In 2025, the inflationary environment in Europe has become more stable overall, with the European Union and the euro area moving closer to central bank targets. At the same time, price growth in Central and Eastern Europe – particularly in the Visegrád countries and Romania – has continued to exceed the EU average. According to Eurostat’s Harmonised Index of Consumer Prices (HICP), annual inflation in the European Union during the first half of 2025 typically ranged between 2.4 and 2.7 percent, while in the euro area it stood at around 2.1–2.3 percent, already close to the European Central Bank’s 2 percent target.
In Hungary, inflation in 2025 continued to exceed the EU average. Based on national data, Hungarian harmonised inflation fluctuated between 4 and 5.5 percent in the first months of 2025, placing the country in the upper third of the EU ranking. Although this represented a significant improvement compared to the extreme peaks of 2022–2023, price pressures remained stronger than in Western Europe, especially in the case of food and services.
In Poland, inflation in 2025 was more moderate but still above the EU average. Harmonised data show that annual inflation stood at around 4 percent in the spring of 2025, lower than in Hungary but higher than the euro area average. Poland’s inflation path appeared more stable than in previous years, yet price increases remained clearly perceptible for households.
The Czech Republic clearly stood out from the region in 2025 due to its lower inflation. According to harmonised indicators from the Czech Statistical Office and Eurostat, annual inflation generally moved between 2 and 3 percent in 2025, in several months remaining close to or below the EU average. At the beginning of 2025, Czech inflation was approximately 2.0–2.6 percent, which is considered moderate by European standards.
Slovakia’s inflation profile in 2025 represented a middle ground between the Czech and Polish models. As a member of the euro area, Slovakia’s inflation was directly influenced by the European Central Bank’s monetary policy; however, the effects of energy and food prices as well as tax changes meant that annual inflation during the first half of 2025 generally hovered around 4 percent. This level exceeded the euro area average but did not stand out within the EU.
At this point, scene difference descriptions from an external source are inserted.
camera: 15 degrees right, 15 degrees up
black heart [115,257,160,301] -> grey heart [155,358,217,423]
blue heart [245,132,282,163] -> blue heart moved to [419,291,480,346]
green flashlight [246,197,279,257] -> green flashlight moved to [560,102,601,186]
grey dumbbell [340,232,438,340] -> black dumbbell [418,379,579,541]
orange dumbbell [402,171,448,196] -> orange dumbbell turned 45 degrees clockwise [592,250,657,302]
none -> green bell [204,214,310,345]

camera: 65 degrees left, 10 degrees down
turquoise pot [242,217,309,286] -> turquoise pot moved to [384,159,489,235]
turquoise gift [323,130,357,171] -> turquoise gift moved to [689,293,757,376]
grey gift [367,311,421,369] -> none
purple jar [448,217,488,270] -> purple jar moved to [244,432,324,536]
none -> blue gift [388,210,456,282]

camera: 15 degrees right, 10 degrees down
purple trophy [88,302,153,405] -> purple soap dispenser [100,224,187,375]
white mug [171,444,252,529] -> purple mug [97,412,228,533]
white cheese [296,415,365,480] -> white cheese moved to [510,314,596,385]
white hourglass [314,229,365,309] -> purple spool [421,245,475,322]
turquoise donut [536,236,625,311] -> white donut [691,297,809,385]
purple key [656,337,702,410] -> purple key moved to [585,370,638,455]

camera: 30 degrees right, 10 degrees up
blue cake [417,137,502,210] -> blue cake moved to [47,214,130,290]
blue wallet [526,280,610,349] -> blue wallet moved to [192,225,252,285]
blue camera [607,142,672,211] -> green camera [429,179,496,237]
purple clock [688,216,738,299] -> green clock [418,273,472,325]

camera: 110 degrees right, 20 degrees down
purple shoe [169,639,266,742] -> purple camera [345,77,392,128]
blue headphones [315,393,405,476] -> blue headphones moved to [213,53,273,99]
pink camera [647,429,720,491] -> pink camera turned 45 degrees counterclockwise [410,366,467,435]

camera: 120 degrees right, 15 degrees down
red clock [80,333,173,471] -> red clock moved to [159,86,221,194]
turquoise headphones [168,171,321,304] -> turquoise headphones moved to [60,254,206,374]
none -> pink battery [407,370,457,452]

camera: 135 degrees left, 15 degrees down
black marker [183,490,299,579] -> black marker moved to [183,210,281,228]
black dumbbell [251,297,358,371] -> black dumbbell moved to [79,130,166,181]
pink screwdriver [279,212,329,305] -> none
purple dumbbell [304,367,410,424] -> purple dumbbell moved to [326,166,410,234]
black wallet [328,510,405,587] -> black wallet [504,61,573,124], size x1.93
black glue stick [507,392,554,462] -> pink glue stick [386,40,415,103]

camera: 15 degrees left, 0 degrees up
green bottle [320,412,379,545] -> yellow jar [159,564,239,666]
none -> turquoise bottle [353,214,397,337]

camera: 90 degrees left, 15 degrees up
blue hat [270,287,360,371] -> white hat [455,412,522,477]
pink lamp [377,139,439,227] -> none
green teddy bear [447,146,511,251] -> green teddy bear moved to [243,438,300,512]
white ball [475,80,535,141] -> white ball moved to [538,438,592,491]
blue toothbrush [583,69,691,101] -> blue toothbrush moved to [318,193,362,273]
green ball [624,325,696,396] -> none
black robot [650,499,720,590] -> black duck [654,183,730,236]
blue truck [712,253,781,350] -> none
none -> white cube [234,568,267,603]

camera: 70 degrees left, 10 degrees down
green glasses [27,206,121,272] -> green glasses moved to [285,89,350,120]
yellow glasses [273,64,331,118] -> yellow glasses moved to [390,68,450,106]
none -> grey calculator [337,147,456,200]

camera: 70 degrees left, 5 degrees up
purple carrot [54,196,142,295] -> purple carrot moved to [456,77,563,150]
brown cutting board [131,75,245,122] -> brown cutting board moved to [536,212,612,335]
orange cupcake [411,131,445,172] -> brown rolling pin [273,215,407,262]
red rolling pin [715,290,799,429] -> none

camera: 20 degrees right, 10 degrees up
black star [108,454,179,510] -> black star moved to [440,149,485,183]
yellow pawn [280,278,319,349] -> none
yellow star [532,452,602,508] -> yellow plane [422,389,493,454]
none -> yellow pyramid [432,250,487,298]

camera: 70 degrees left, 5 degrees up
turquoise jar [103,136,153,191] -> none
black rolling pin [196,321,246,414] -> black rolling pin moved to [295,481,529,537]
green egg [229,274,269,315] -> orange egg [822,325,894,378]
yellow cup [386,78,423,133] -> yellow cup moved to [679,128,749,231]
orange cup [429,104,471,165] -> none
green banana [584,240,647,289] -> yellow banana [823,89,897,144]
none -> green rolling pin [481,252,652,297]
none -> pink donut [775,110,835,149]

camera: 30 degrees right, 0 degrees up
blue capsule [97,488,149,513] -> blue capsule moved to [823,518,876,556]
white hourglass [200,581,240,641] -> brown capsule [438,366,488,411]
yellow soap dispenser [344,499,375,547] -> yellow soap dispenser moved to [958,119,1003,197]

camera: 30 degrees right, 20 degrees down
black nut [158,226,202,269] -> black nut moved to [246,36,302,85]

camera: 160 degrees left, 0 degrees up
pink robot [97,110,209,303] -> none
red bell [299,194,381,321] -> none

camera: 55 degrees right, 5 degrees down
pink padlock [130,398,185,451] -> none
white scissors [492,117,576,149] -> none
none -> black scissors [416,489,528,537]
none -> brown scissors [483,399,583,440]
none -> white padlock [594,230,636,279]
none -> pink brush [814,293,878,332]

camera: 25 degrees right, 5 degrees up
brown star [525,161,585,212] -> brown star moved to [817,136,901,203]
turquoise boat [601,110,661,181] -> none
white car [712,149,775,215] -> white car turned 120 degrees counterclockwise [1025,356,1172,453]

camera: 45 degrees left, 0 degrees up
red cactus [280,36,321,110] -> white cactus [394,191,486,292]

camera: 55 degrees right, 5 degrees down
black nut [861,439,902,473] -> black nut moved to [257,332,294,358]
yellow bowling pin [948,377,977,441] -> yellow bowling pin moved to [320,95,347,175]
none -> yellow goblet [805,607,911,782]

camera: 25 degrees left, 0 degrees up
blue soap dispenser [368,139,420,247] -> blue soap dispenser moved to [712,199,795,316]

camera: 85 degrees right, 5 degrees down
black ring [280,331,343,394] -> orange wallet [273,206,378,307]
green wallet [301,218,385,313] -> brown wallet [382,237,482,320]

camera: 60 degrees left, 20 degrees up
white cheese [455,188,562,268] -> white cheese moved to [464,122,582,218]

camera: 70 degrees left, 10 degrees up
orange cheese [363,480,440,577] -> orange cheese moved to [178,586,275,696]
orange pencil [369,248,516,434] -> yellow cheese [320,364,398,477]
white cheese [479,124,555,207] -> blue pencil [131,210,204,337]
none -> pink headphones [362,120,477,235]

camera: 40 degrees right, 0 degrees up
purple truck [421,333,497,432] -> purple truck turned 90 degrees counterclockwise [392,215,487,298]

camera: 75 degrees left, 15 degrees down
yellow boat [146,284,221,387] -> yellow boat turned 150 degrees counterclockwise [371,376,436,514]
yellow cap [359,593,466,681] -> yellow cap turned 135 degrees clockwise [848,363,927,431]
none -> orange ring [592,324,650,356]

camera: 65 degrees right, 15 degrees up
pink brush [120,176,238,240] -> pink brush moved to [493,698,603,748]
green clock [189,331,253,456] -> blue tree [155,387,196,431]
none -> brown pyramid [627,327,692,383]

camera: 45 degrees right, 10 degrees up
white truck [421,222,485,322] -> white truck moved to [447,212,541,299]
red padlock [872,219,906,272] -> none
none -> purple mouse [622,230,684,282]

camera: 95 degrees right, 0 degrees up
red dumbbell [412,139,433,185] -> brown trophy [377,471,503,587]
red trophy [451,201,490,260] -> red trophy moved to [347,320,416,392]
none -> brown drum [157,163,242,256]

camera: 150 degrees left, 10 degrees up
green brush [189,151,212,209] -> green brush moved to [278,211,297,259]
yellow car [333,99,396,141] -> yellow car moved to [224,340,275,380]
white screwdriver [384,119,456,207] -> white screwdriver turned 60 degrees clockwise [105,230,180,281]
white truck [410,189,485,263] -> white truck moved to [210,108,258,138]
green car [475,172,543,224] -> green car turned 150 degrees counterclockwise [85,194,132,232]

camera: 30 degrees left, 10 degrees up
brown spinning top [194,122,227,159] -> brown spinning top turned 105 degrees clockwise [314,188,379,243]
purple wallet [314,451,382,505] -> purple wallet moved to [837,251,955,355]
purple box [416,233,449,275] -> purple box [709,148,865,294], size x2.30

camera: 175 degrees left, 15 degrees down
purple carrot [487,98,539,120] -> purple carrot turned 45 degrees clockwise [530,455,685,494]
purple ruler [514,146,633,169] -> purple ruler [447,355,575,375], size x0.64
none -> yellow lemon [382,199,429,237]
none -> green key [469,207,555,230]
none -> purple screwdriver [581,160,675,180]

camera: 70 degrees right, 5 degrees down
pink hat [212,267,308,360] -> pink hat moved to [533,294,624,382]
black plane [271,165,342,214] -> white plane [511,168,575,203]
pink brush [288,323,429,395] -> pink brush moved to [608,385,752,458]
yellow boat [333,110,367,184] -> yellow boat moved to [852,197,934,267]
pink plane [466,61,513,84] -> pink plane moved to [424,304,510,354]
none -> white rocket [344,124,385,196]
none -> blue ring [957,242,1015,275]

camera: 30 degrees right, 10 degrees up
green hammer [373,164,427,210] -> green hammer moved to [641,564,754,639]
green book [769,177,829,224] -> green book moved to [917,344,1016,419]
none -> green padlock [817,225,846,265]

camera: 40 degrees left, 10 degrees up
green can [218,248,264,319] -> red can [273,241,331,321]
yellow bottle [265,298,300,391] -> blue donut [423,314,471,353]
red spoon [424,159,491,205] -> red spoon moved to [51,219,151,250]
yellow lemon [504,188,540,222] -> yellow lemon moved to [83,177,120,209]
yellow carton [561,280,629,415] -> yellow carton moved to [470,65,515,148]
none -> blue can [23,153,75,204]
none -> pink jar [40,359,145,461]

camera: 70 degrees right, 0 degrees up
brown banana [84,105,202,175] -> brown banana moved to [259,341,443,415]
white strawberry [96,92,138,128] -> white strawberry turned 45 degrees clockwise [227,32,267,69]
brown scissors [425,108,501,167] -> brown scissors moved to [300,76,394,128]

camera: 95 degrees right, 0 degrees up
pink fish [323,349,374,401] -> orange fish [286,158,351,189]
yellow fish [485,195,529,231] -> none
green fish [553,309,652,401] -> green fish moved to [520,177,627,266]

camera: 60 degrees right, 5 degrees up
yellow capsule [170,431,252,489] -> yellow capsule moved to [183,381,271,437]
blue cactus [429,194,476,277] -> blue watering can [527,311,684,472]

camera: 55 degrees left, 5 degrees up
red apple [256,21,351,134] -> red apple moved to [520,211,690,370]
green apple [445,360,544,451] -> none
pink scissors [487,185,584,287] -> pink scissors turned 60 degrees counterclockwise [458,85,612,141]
Romania remained one of the European Union’s highest-inflation countries in 2025. According to data from Romania’s statistical office, annual inflation ranged between 4.8 and 5.5 percent in the spring of 2025, while harmonised inflation exceeded the EU average in several months. Reports by ActMedia and Agerpres indicate that Romania appeared repeatedly near the top of the EU inflation ranking in 2025, particularly due to rising food and service prices.
To interpret the current inflationary situation, it is also important to look back at earlier peaks. During the 2022–2023 period, countries in the region – especially Hungary – experienced much stronger inflationary shocks than Western Europe. Some analyses suggest that high energy import dependence, fiscal stimulus, and the distorting effects of price controls contributed to inflation not only rising higher but also declining more slowly.